Als Frau würde ich auch nicht vor diesen teilweise alkoholiserten Schrei- und Glotzhälsen spielen und mich mit Sprüchen wie "Ausziehen, Ausziehen" beleidigen lassen.
Dazu haben die Frauen zu viel sportliches und geistiges Niveau erreicht.
So ein Endspiel hat eine eigene Atmosphäre und wird ein Event, bei dem es sich wieder lohnt, Fussball anzuschauen. Ich geh zum Frauenfussball und Frau Merkel kann sich ja die geistiegn Größen unseres Landes betrachten wie "Schweinsteiger".
Es wäre ja mal interessant, dass neben dem sportlichen Niveau auch das geistige mal verglichen würde. Dazu würde die Mitglieder der Frauen und Männer von einem solchen Endspiel sich testen lassen, "Grundschulniveau" würde dazu ausreichen. Ich denke, da hätten wir alle wochenlang was zu Lachen, die Frauen sicherlich mehr als wir Männer.

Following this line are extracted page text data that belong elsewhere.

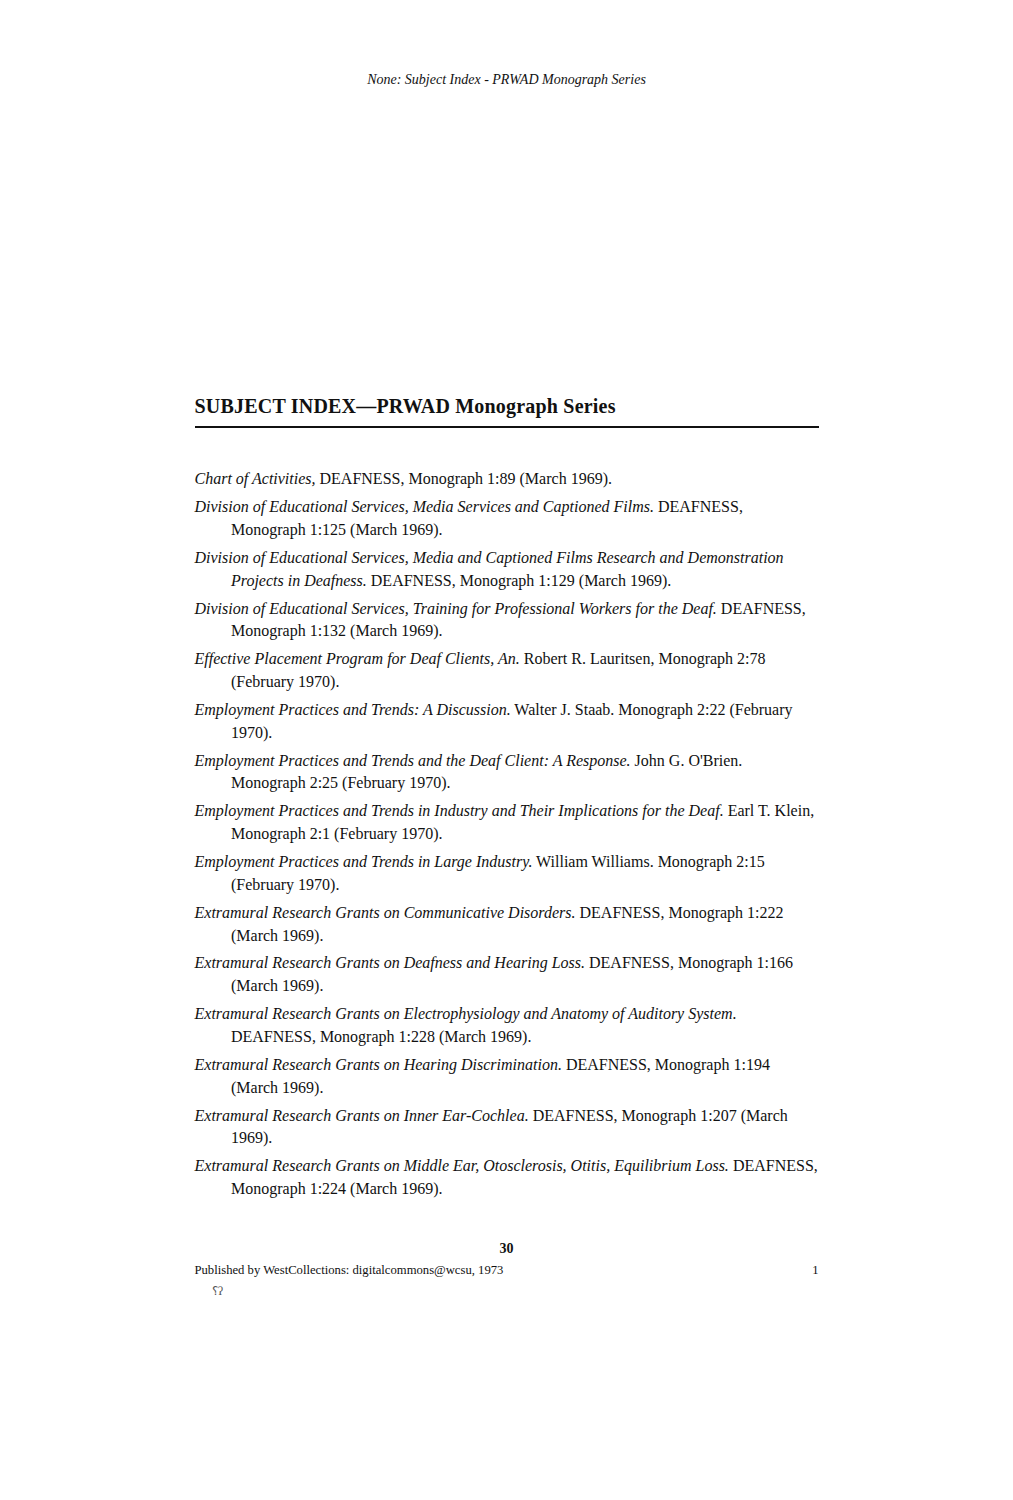None: Subject Index - PRWAD Monograph Series
SUBJECT INDEX—PRWAD Monograph Series
Chart of Activities, DEAFNESS, Monograph 1:89 (March 1969).
Division of Educational Services, Media Services and Captioned Films. DEAFNESS, Monograph 1:125 (March 1969).
Division of Educational Services, Media and Captioned Films Research and Demonstration Projects in Deafness. DEAFNESS, Monograph 1:129 (March 1969).
Division of Educational Services, Training for Professional Workers for the Deaf. DEAFNESS, Monograph 1:132 (March 1969).
Effective Placement Program for Deaf Clients, An. Robert R. Lauritsen, Monograph 2:78 (February 1970).
Employment Practices and Trends: A Discussion. Walter J. Staab. Monograph 2:22 (February 1970).
Employment Practices and Trends and the Deaf Client: A Response. John G. O'Brien. Monograph 2:25 (February 1970).
Employment Practices and Trends in Industry and Their Implications for the Deaf. Earl T. Klein, Monograph 2:1 (February 1970).
Employment Practices and Trends in Large Industry. William Williams. Monograph 2:15 (February 1970).
Extramural Research Grants on Communicative Disorders. DEAFNESS, Monograph 1:222 (March 1969).
Extramural Research Grants on Deafness and Hearing Loss. DEAFNESS, Monograph 1:166 (March 1969).
Extramural Research Grants on Electrophysiology and Anatomy of Auditory System. DEAFNESS, Monograph 1:228 (March 1969).
Extramural Research Grants on Hearing Discrimination. DEAFNESS, Monograph 1:194 (March 1969).
Extramural Research Grants on Inner Ear-Cochlea. DEAFNESS, Monograph 1:207 (March 1969).
Extramural Research Grants on Middle Ear, Otosclerosis, Otitis, Equilibrium Loss. DEAFNESS, Monograph 1:224 (March 1969).
30
Published by WestCollections: digitalcommons@wcsu, 1973
1
⸮ʔ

Da ich Fussball liebe und keine "Prügelshows", gehe ich lieber zum Frauenfussball, da stimmt die Technik und das ist doch schon was. Den Erfolg zeigt das Spiel, so ist das beim Fussball.
;-)
Hätte sich mal Herr Wowereit und seine Kaffeetanten mit und ohne Bart von den Linken bis zu den Sozis mal was einfallen lassen müssen, dann wäre das Frauenfussballendspiel in Berlin geblieben. Doch bei unseren Politikern ist Denken mehr vom Glück abhängig wie beim Fussball das Ergebnis.